He Otto have his facts straight!

Dear Editor:

In a letter earlier this year, Otto Hottendorf asserts, “Scientists claim that the universe was created by the Big Bang, which was a very great light, created by God.” By the way he words it, he makes it sound as if scientists claim that God created the Big Bang and the universe, which is absurd. Scientists claim the universe was created by the Big Bang. Scientists do not claim, as a group, that God created the Big Bang. Otto takes an widely accepted scientific theory, ends the sentence with the religious interpretation, and concludes that the scientific theory “proves” the theistic one as a matter of fact.

Otto says, “With each particle of matter, there is an antiparticle.” Wrong. There’s less of it than normal matter. There’s only an antiparticle for every charged particle, like protons and electrons. Neutrons have no charge, and no antiparticle counterpart. Stephen Hawking proved this years ago. Otto is confusing particles with matter. Charged particles do have antiparticles, but not when they come together to form solid objects.

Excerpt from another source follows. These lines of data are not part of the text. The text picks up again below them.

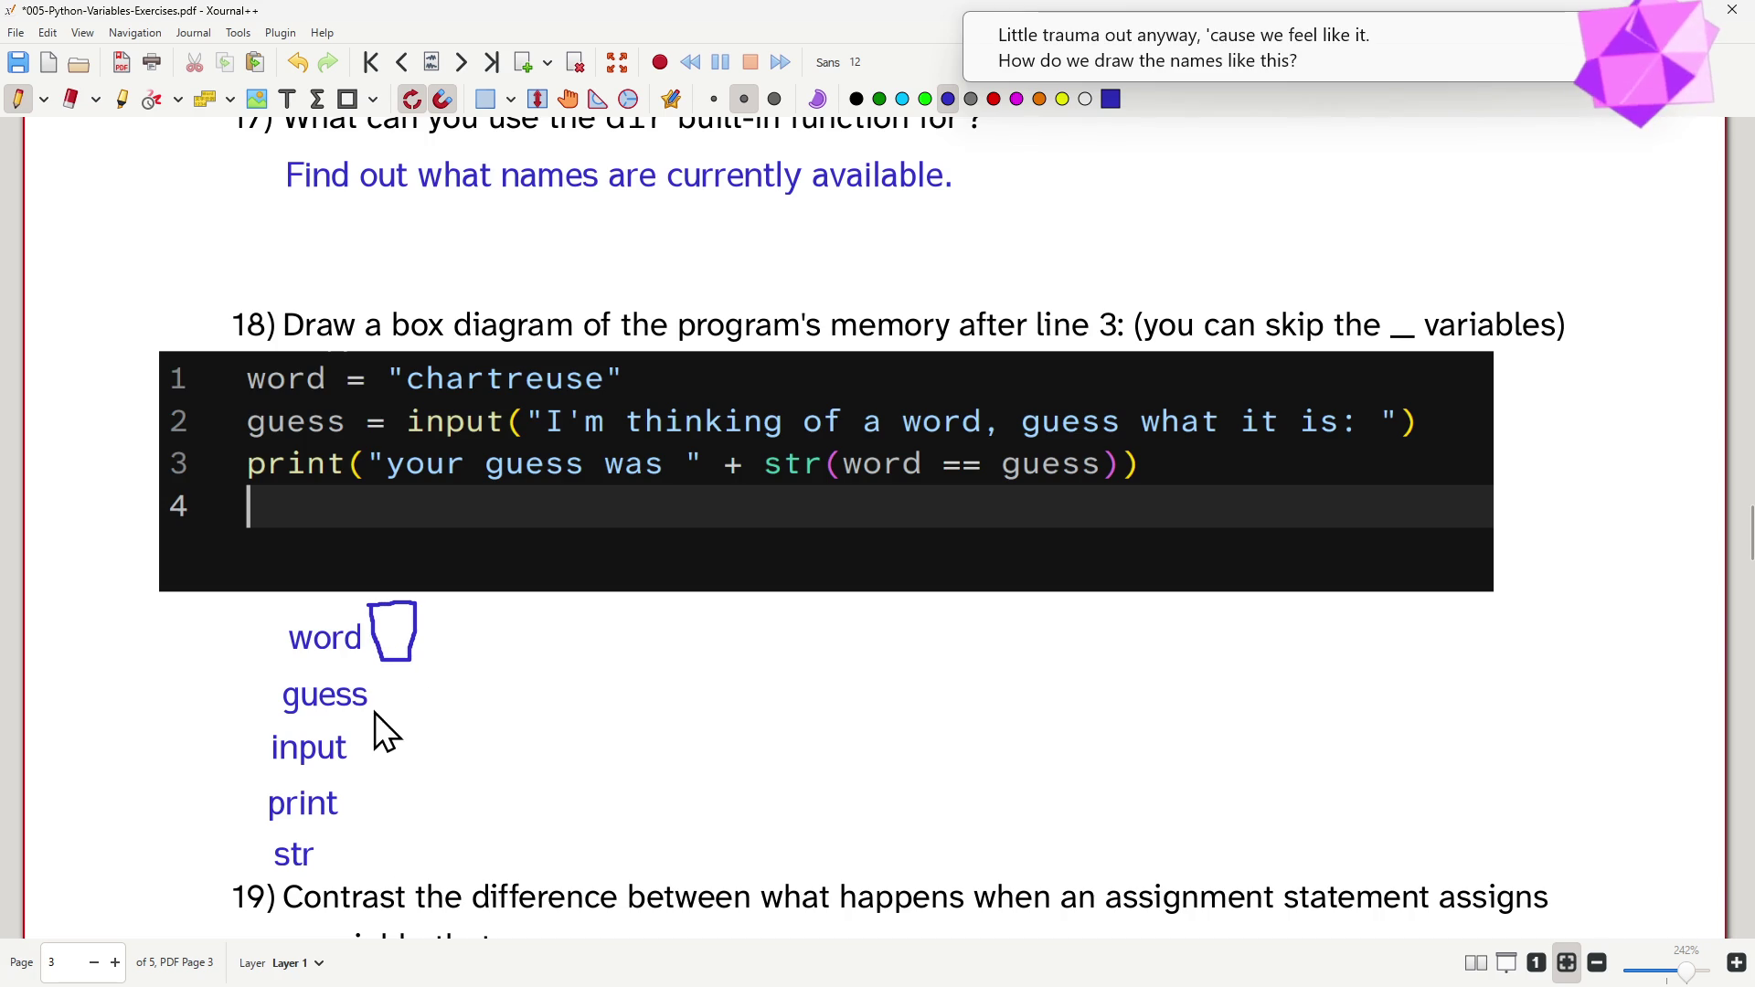
mouse_move(373, 713)
left_mouse_down()
mouse_move(409, 718)
mouse_move(417, 673)
mouse_move(372, 675)
mouse_move(352, 763)
left_mouse_up()
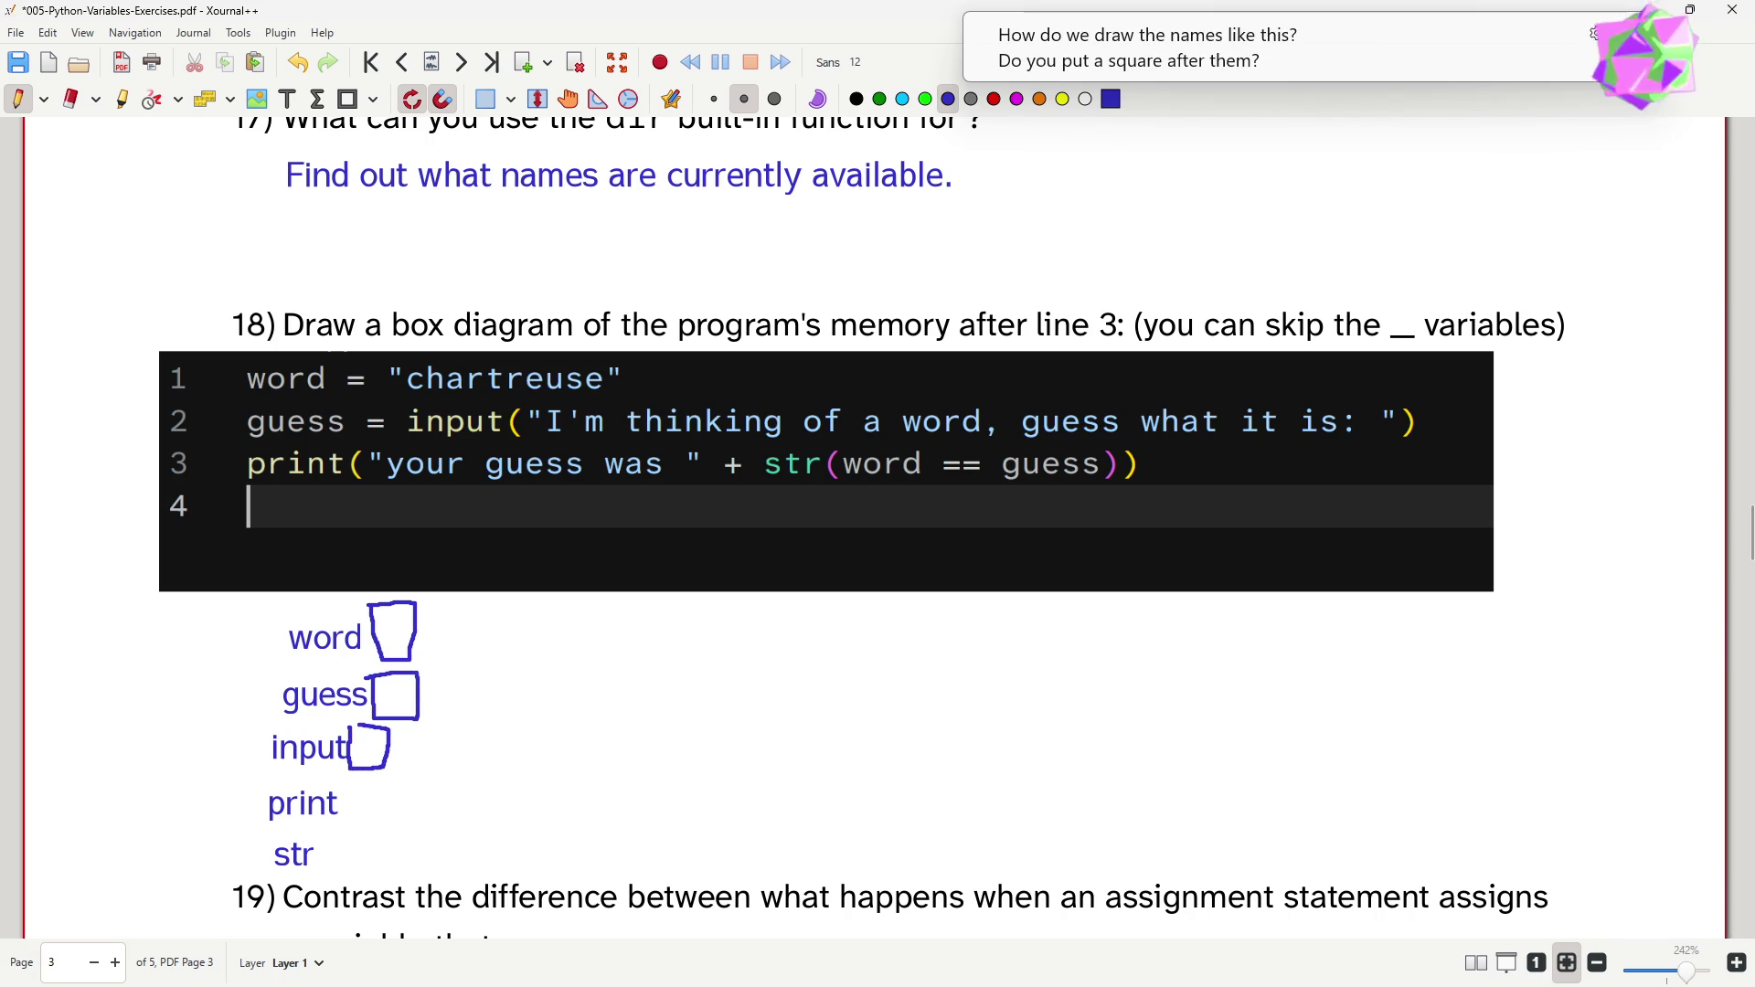
left_click_drag(350, 809, 390, 792)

Otto says, “When God created the Big Bang, God did it out of nothing.” If he’s referring to the Biblical story, he’s right. If he’s talking about the Big Bang, then he’s wrong. All the matter in the universe is the same amount prior to the Big Bang. It was simply condensed into an infinitesimal point of infinite mass/energy.

He says, “M + -M = 0.” Wrong. M + -M equals energy. They’re not the same thing.

He says, “All of the matter created in the universe went forward in time/space, and all of the antimatter went backward in anti-time-antispace, which is the reason the antimatter can’t be found.” That antimatter “can’t be found” is silly. It didn’t “go backward in anti-time-antispace,” nor is there even such a thing as “anti-space.” Matter can only move forward in time in our universe. There’s a lack of matter in space, as in a vacuum, but not “anti-space.” Antimatter exists where there’s no normal matter, as in outer space, and scientists have created it in labs.

Otto says, “When matter travels at the speed of light, there is no passage of time.” Wrong. Time does pass at the speed of light. It simply passes at a rate relative to the observer, hence the term relativity. This is because speed and gravity alter the flow of time. The faster you travel, the slower time passes. Caroll Alley, Professor of Physics at the University of Maryland, tested this in 1975 with two synchronized clocks, one on a plane, one on the ground. After the 15-hour flight, the plane’s clock was 50 millionths of a second ahead of the ground clock. Otto twists this around to mean that time doesn’t pass at all.

Otto says, “When Einstein solved relativity, he discovered the universe was expanding” First, Einstein didn’t solve relativity, he discovered it. Second, Einstein believed the universe was static, not expanding. Edwin Hubble discovered the expansion of the universe, and it was his discovery of the Doppler Effect, not relativity, that led to this.

If you want to interpret Genesis literally, consider this: The Earth was created on the third day (Genesis 1: 9-13). If you interpret “six days” literally, then what did God use to measure the first two?

I don’t understand why some people feel the Bible not only contains truths, but that it’s “factually” true, and why literalists are so insistent on confusing spiritual truth with factual truth, as if by hijacking the word “fact,” as some do, that their beliefs are somehow given greater validation.

Scientific reasoning involves observation and conclusion, based on rational thinking, and repeat experiments that can be externally validated. Religion concerns itself with the philosophical, and moral underpinnings of humanity. The two are not in dispute, and both coexist peacefully. St. Augustus himself wrote that the “six days” should not be interpreted literally.

Pope John Paul II, in a 1996 address to the Pontifical Academy of Sciences in Rome, declared evolution as a fact of nature and noted that there is no war between science and religion, saying, “Consideration of the method used in diverse orders of knowledge allows for the concordance of two points of view which seem irreconcilable. The sciences of observation describe and measure with ever greater precision the multiple manifestations of life–while theology extracts–the final meaning according to the Creator’s designs.”

Science and religion exist for different reasons. To confuse the two is an insult to both.

The editors, not bothering to seek technical expertise to verify the scientific aspects of Otto’s letter, publish whatever letter passes their way, with no regard to the truth, despite their disclaimer that they reserve the right to use editor’s notes to clarify points raised in a letter. So much for accuracy in journalism.